● PROBLEM:
Rewrite every line of text from all the items below as a JSON list of strings, one string per line, with blank lines left out. Leave the pictures out of your answer.

● EXTRACTED ENTRIES:
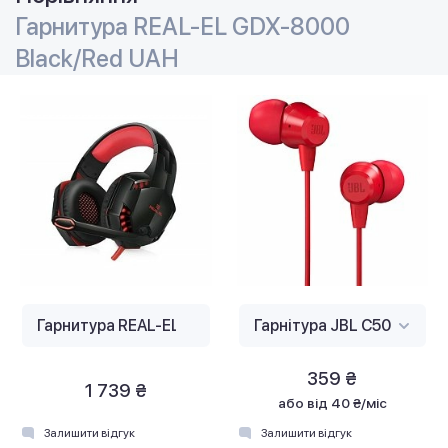
Гарнитура REAL-EL GDX-8000
Black/Red UAH
359 ₴
1 739 ₴
або
від 40 ₴/міс
Залишити відгук
Залишити відгук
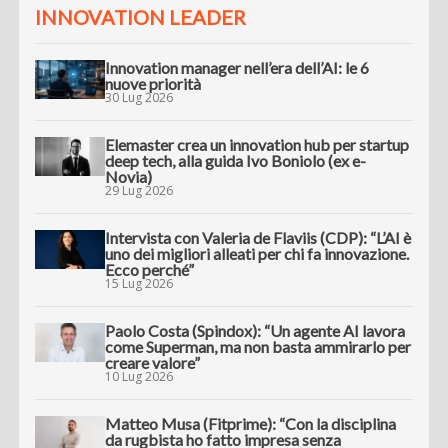
INNOVATION LEADER
Innovation manager nell’era dell’AI: le 6
nuove priorità
30 Lug 2026
Elemaster crea un innovation hub per startup
deep tech, alla guida Ivo Boniolo (ex e-
Novia)
29 Lug 2026
Intervista con Valeria de Flaviis (CDP): “L’AI è
uno dei migliori alleati per chi fa innovazione.
Ecco perché”
15 Lug 2026
Paolo Costa (Spindox): “Un agente AI lavora
come Superman, ma non basta ammirarlo per
creare valore”
10 Lug 2026
Matteo Musa (Fitprime): “Con la disciplina
da rugbista ho fatto impresa senza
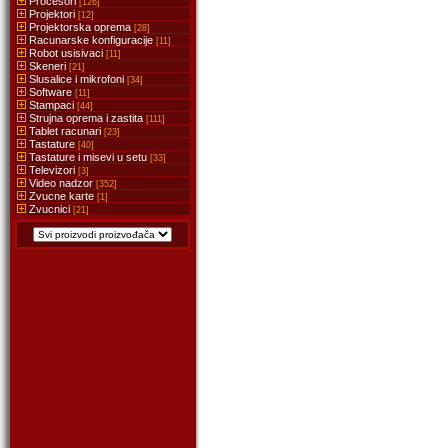
Procesori
[126]
Projektori
[12]
Projektorska oprema
[28]
Racunarske konfiguracije
[11]
Robot usisivaci
[11]
Skeneri
[21]
Slusalice i mikrofoni
[34]
Software
[11]
Stampaci
[44]
Strujna oprema i zastita
[111]
Tablet racunari
[23]
Tastature
[40]
Tastature i misevi u setu
[33]
Televizori
[3]
Video nadzor
[352]
Zvucne karte
[1]
Zvucnici
[21]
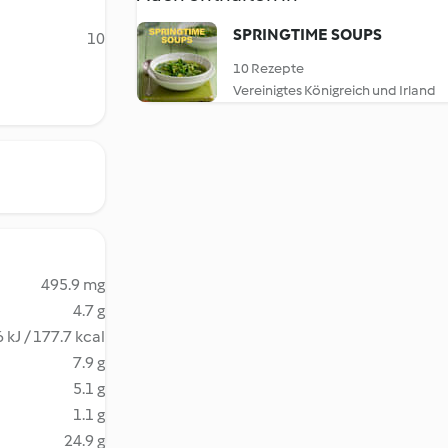
SPRINGTIME SOUPS
10
10 Rezepte
Vereinigtes Königreich und Irland
495.9 mg
4.7 g
 kJ / 177.7 kcal
7.9 g
5.1 g
1.1 g
24.9 g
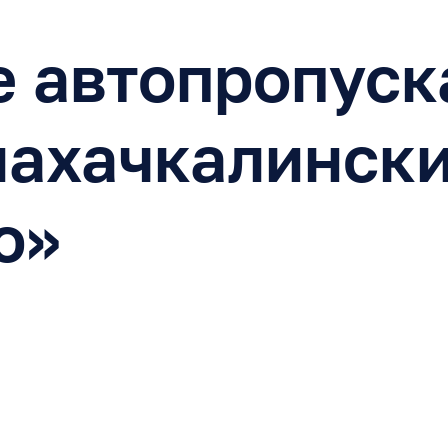
 автопропуск
махачкалинск
о»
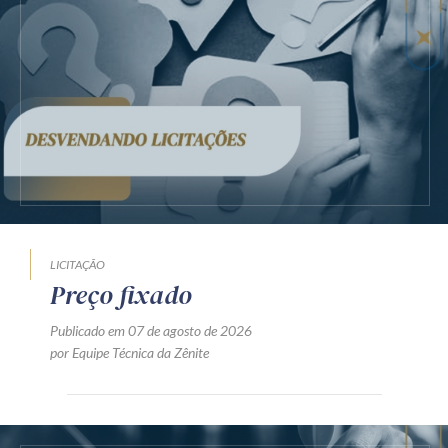
LICITAÇÃO
Preço fixado
Publicado em 07 de agosto de 2026
por Equipe Técnica da Zênite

● RESPONSE AREA:
[
  "Гарнитура REAL-EL GDX-8000",
  "Black/Red UAH",
  "359 ₴",
  "1 739 ₴",
  "або",
  "від 40 ₴/міс",
  "Залишити відгук",
  "Залишити відгук",
  "INNOVATION LEADER",
  "Innovation manager nell’era dell’AI: le 6",
  "nuove priorità",
  "30 Lug 2026",
  "Elemaster crea un innovation hub per startup",
  "deep tech, alla guida Ivo Boniolo (ex e-",
  "Novia)",
  "29 Lug 2026",
  "Intervista con Valeria de Flaviis (CDP): “L’AI è",
  "uno dei migliori alleati per chi fa innovazione.",
  "Ecco perché”",
  "15 Lug 2026",
  "Paolo Costa (Spindox): “Un agente AI lavora",
  "come Superman, ma non basta ammirarlo per",
  "creare valore”",
  "10 Lug 2026",
  "Matteo Musa (Fitprime): “Con la disciplina",
  "da rugbista ho fatto impresa senza",
  "Procesori",
  "[126]",
  "Projektori",
  "[12]",
  "Projektorska oprema",
  "[28]",
  "Racunarske konfiguracije",
  "[11]",
  "Robot usisivaci",
  "[11]",
  "Skeneri",
  "[21]",
  "Slusalice i mikrofoni",
  "[34]",
  "Software",
  "[11]",
  "Stampaci",
  "[44]",
  "Strujna oprema i zastita",
  "[111]",
  "Tablet racunari",
  "[23]",
  "Tastature",
  "[40]",
  "Tastature i misevi u setu",
  "[33]",
  "Televizori",
  "[3]",
  "Video nadzor",
  "[352]",
  "Zvucne karte",
  "[1]",
  "Zvucnici",
  "[21]",
  "SPRINGTIME SOUPS",
  "10",
  "10 Rezepte",
  "Vereinigtes Königreich und Irland",
  "495.9 mg",
  "4.7 g",
  " kJ / 177.7 kcal",
  "7.9 g",
  "5.1 g",
  "1.1 g",
  "24.9 g",
  " автопропуск",
  "махачкалинск",
  "о»",
  "LICITAÇÃO",
  "Preço fixado",
  "Publicado em 07 de agosto de 2026",
  "por Equipe Técnica da Zênite"
]